I noticed something strange, which is the sum of the voltage across \$R\$ and the voltage across \$C\$ is really greater than the supply voltage: \$V_C + V_R = 14.5\$ volts !! And when I measure the total voltage across \$R\$ and \$C\$ together it is 10.5 V.

Also, the ratio between voltages does not indicates the ratio between resistances.

I made this experiment with different resistors and caps but I got the same issue.

Why is the sum of voltages is greater than the voltage of the supply? Am I missing something?

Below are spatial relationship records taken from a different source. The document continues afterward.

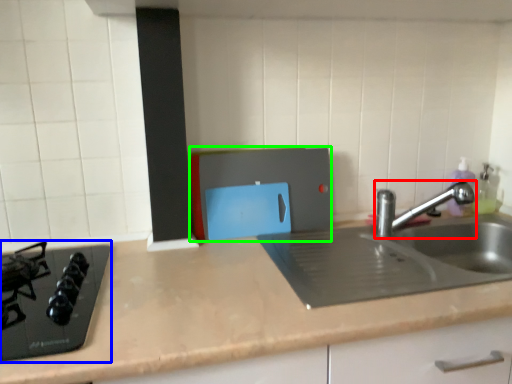
Question: Considering the real-world distances, which object is closest to tap (highlighted by a red box)? gas stove (highlighted by a blue box) or appliance (highlighted by a green box).

Choices:
 (A) gas stove
 (B) appliance

Answer: (B)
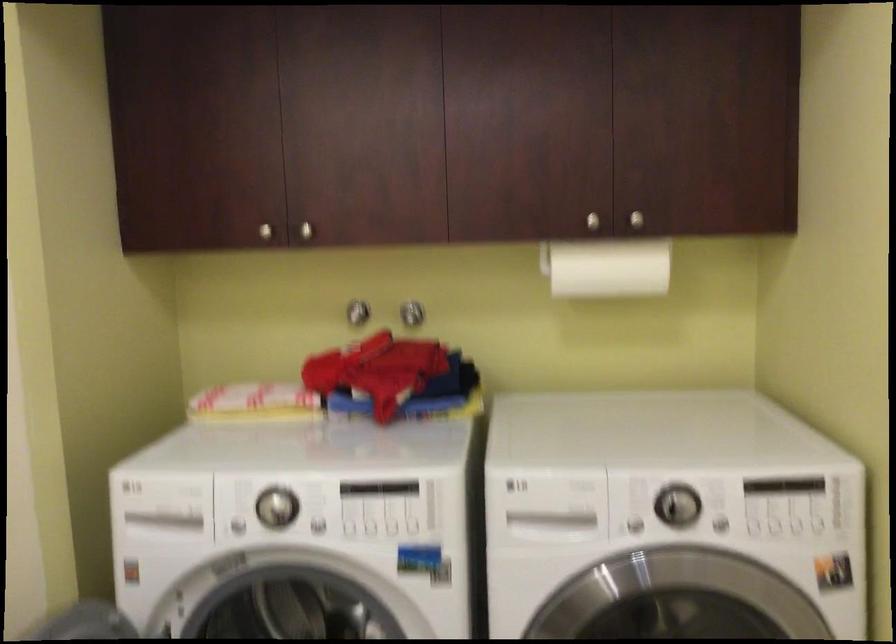
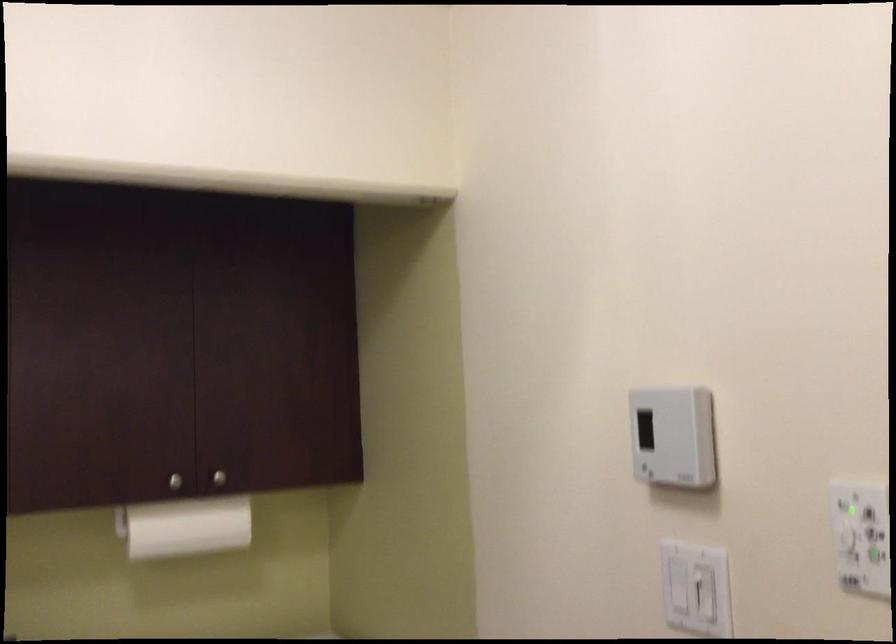
The point at (x=638, y=218) is marked in the first image. Where is the corresponding point in the second image?

(219, 478)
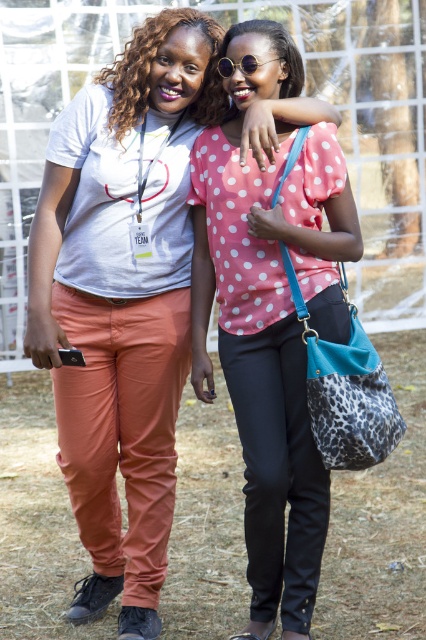
Can you confirm if pink dotted blouse at center is positioned above sunglasses at center?

Actually, pink dotted blouse at center is below sunglasses at center.

Between pink dotted blouse at center and sunglasses at center, which one appears on the right side from the viewer's perspective?

pink dotted blouse at center

Which is in front, point (288, 449) or point (255, 65)?

Positioned in front is point (255, 65).

You are a GUI agent. You are given a task and a screenshot of the screen. Output one action in this format:
    pyautogui.click(x=<x>, y=<y>)
    Task: Click on the pink dotted blouse at center
    The height and width of the screenshot is (640, 426).
    Given the screenshot: What is the action you would take?
    pyautogui.click(x=270, y=317)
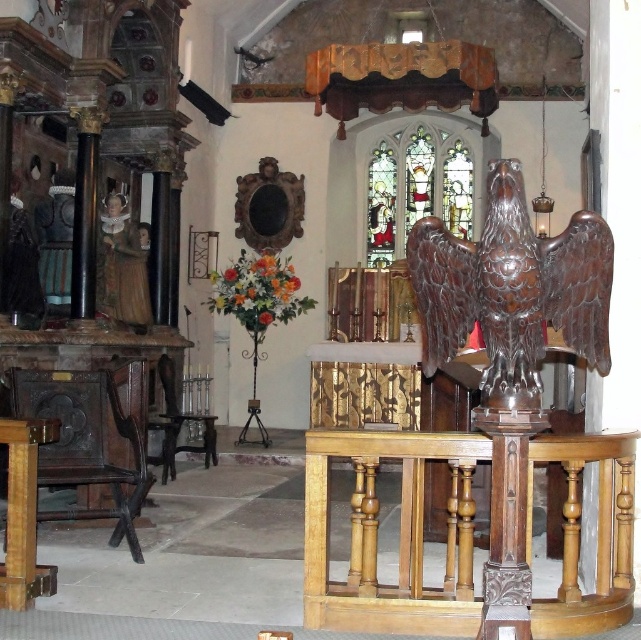
The image size is (641, 640). Describe the element at coordinates (399, 534) in the screenshot. I see `light brown polished wood table at center` at that location.

Is point (324, 451) positioned after point (29, 589)?

No, (324, 451) is closer to viewer.

You are a GUI agent. You are given a task and a screenshot of the screen. Output one action in this format:
    pyautogui.click(x=<x>, y=<y>)
    Task: Click on the light brown polished wood table at center
    This screenshot has width=641, height=640.
    Given the screenshot: What is the action you would take?
    pyautogui.click(x=399, y=534)

Which is above, light brown polished wood table at center or shiny brown eagle at center?

shiny brown eagle at center is above.

This screenshot has height=640, width=641. Describe the element at coordinates (399, 534) in the screenshot. I see `light brown polished wood table at center` at that location.

The image size is (641, 640). I want to click on light brown polished wood table at center, so click(399, 534).

Consider the image. Which is below, shiny brown eagle at center or wooden table at lower left?

wooden table at lower left is below.

Is point (585, 300) positioned after point (35, 493)?

No, (585, 300) is closer to viewer.

Who is more distant from viewer, (585, 260) or (4, 428)?

The point (4, 428) is behind.

Where is `shiny brown eagle at center`? This screenshot has height=640, width=641. shiny brown eagle at center is located at coordinates (512, 291).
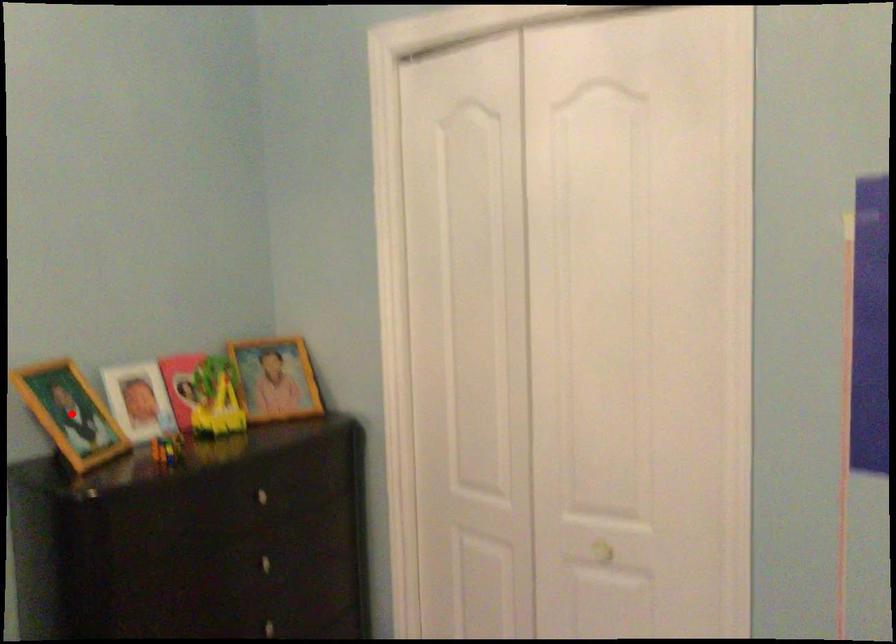
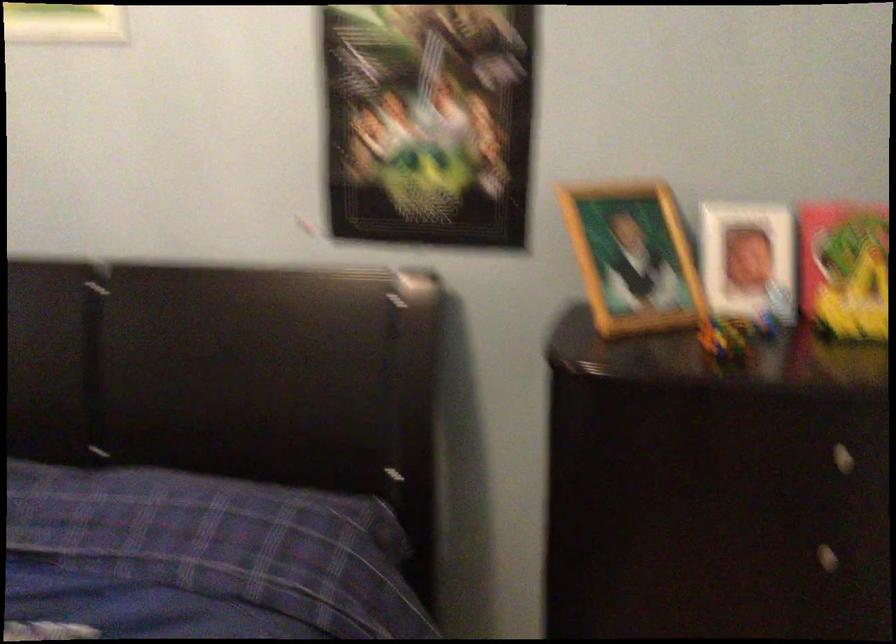
Find the pixel in the second image that matches the highlighted location in the first image.

(633, 258)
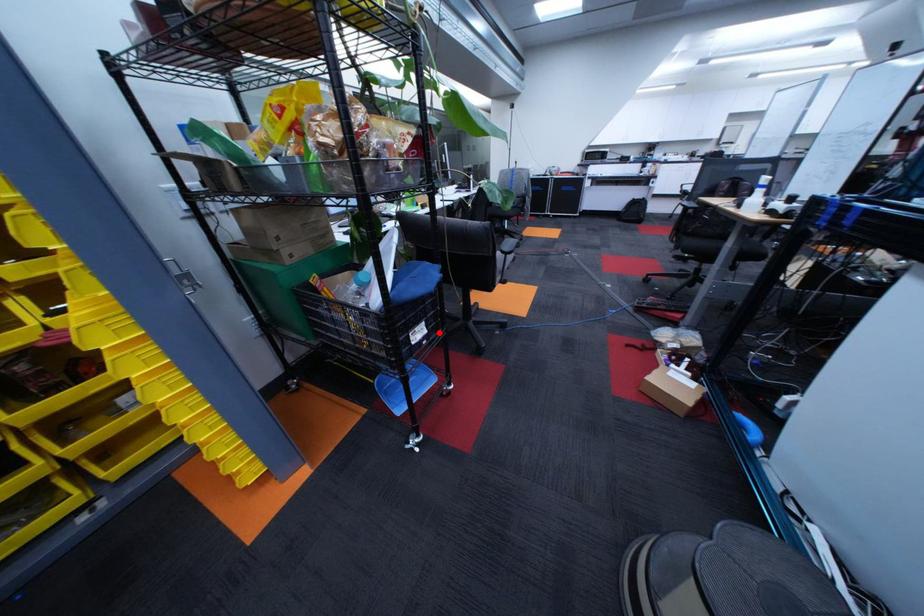
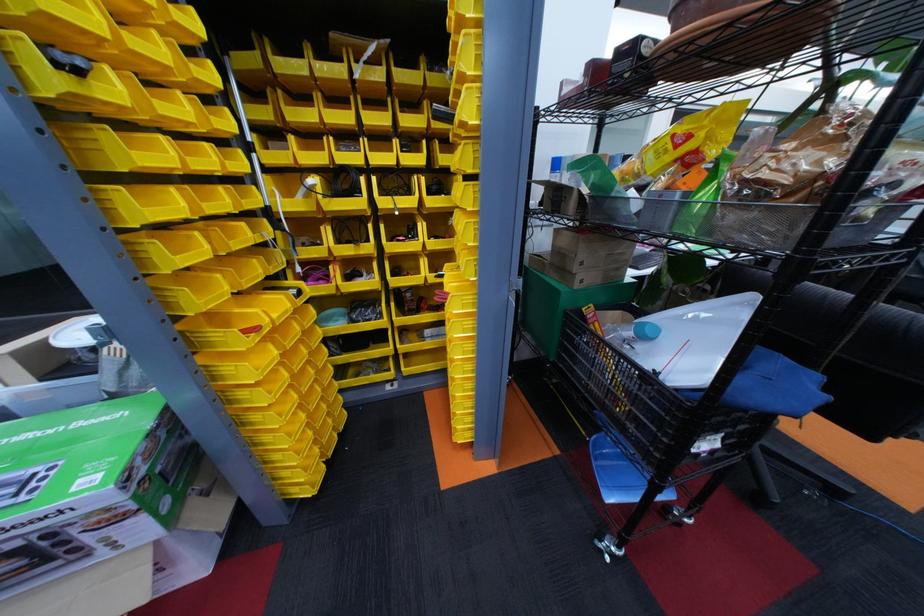
Locate, in the second image, the point that corresponds to the highlighted location in the first image.

(732, 446)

^{simulate this circuit – Schematic created using CircuitLab}

Answer 1

The resistor and capacitor voltages are out of phase. Their peak values don't happen at the same time. You can see this in the CircuitLab simulation:

Your equation for the reactance of the capacitor ignores the phase. To include it, you need to use complex numbers:

$$X_C = \frac 1 {j 2 \pi f C}$$

where \$j = \sqrt {-1}\$. For a 1 microfarad capacitor at 55 Hz, this gives:

$$X_C = \frac 1 {j 2 \pi (55\ \mathrm{Hz} \cdot 1\ \mathrm {\mu F})} = -j2.89\ \mathrm{k\Omega}$$

To find the voltage across the capacitor, use your complex reactance in the voltage divider equation:

$$V_C = V_{in} \frac {X_C} {X_C + R} = 10.5\angle 0^\circ\ \mathrm {V} \frac {-j2.89\ \mathrm{k\Omega}}{-j2.89\ \mathrm{k\Omega} + 10\ \mathrm{k\Omega}} = 2.92\angle 74^\circ\ \mathrm V$$

The resistor voltage is the difference between the input voltage and the capacitor voltage:

$$V_R = V_{in} - V_C = 10.5\angle 0^\circ\ \mathrm {V} - 2.92\angle 74^\circ\ \mathrm V = 10.09\angle 16^\circ\ \mathrm V$$

So the peak resistor voltage is about 10 volts, the peak capacitor voltage is about 2.9 volts, and the phase difference between the two voltages is exactly 90 degrees.

The reason for the phase difference is that the capacitor voltage is always 90 degrees out of phase with its current, while the resistor voltage is always in phase with its current. Since the two components share the same current, their voltages must be 90 degrees out of phase with each other.